Fecha de Publicación: 11/08/2014
Esta columna fue publicada en el periódico Milenio Estado de México.
Luis Alfonso Guadarrama Rico
Coordinador Ejecutivo de la Red Iberoamericana de Investigación FAMECOM
Antes de que concluya este mes se lanzará la Campaña de Alfabetización y Atención al Rezago Educativo (en primaria y secundaria) que emprende el gobierno federal, con el Instituto Nacional para la Educación de los Adultos (INEA) a la cabeza. Según datos oficiales, en México existen 5.4 millones de personas mayores de 15 años, en condición de analfabetismo. La mayor parte de la población analfabeta (3.3 millones) son mujeres, es decir poco más del 60% del total. Una evidencia más del machismo que galopa por las estepas de nuestro mosaico cultural. El detalle de esta cifra y condición es que una de cada tres mujeres indígenas no sabe leer ni escribir, en tanto que una de cada 16 mujeres hispanohablantes mestizas, está afectada por dicha condición. Un componente adicional es que el 70% de la población que no ha desarrollado la lecto-escritura no percibe ingresos o, cuando los tiene, ni siquiera alcanza dos salarios mínimos. Este impedimento para conocer el mundo a través de las letras y de la escritura, se halla doblemente sellado por la condición de pobreza o de pobreza extrema.

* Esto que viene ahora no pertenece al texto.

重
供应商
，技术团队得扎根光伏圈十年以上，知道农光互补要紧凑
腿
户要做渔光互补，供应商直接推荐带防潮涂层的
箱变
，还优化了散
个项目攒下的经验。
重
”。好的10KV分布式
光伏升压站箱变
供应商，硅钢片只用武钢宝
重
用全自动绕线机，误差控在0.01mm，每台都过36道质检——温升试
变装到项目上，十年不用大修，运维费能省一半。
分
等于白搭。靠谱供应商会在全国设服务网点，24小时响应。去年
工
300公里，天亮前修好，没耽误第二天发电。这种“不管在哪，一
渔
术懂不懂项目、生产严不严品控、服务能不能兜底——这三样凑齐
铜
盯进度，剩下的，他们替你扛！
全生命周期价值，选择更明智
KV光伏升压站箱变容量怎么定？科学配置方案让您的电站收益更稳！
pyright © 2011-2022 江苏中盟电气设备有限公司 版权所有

Las entidades que más población analfabeta concentran, son: Chiapas, Veracruz, Oaxaca, Guerrero, Puebla, Guanajuato y Michoacán. Una de las dificultades que encara el INEA ante del desafío de lograr avances que se pueden apreciar o aplaudir es que una significativa proporción son indígenas y necesitan recibir un sistema de enseñanza en su propia lengua, a fin de intentar que se conviertan en hispanohablantes. Por lo tanto, el personal que alfabetiza a los grupos indígenas tiene que tener la condición bilingüe y, preferentemente debe formar parte de la comunidad a la que intenta llegar. Estrictamente tendrían que contabilizarse un total de 8.8 millones de iletrados puesto que, añadido a la cifra oficial, 3.4 millones de personas mayores de 15 años, escasamente concluyeron el segundo grado de primaria. Cuando únicamente se alcanza dicha escolaridad, al paso del tiempo, la lecto-escritura se pierde.
Otro reto que enfrenta el INEA desde sus inicios es que hay grupos etarios mayores a 50 años de edad. A partir de esa frontera temporal, la visión, la audición y la coordinación motriz van constantemente a la baja y limitan para poder incursionar en la lecto-escritura como aprendiz. Si agregamos la pobreza, el hambre, así como la diabetes, el sobrepeso o la desnutrición, se hace un verdadero nudo gordiano para tratar de convencer a los adultos mayores para que por fin se instruyan. En los últimos 32 años se alfabetizaron a un millón 720 mil personas. La meta del presidente Enrique Peña Nieto es alfabetizar a 2.2 millones, es decir, hacer en seis años mucho más de lo alcanzado en tres décadas. Sin duda, un reto complejo y considerable. Veremos.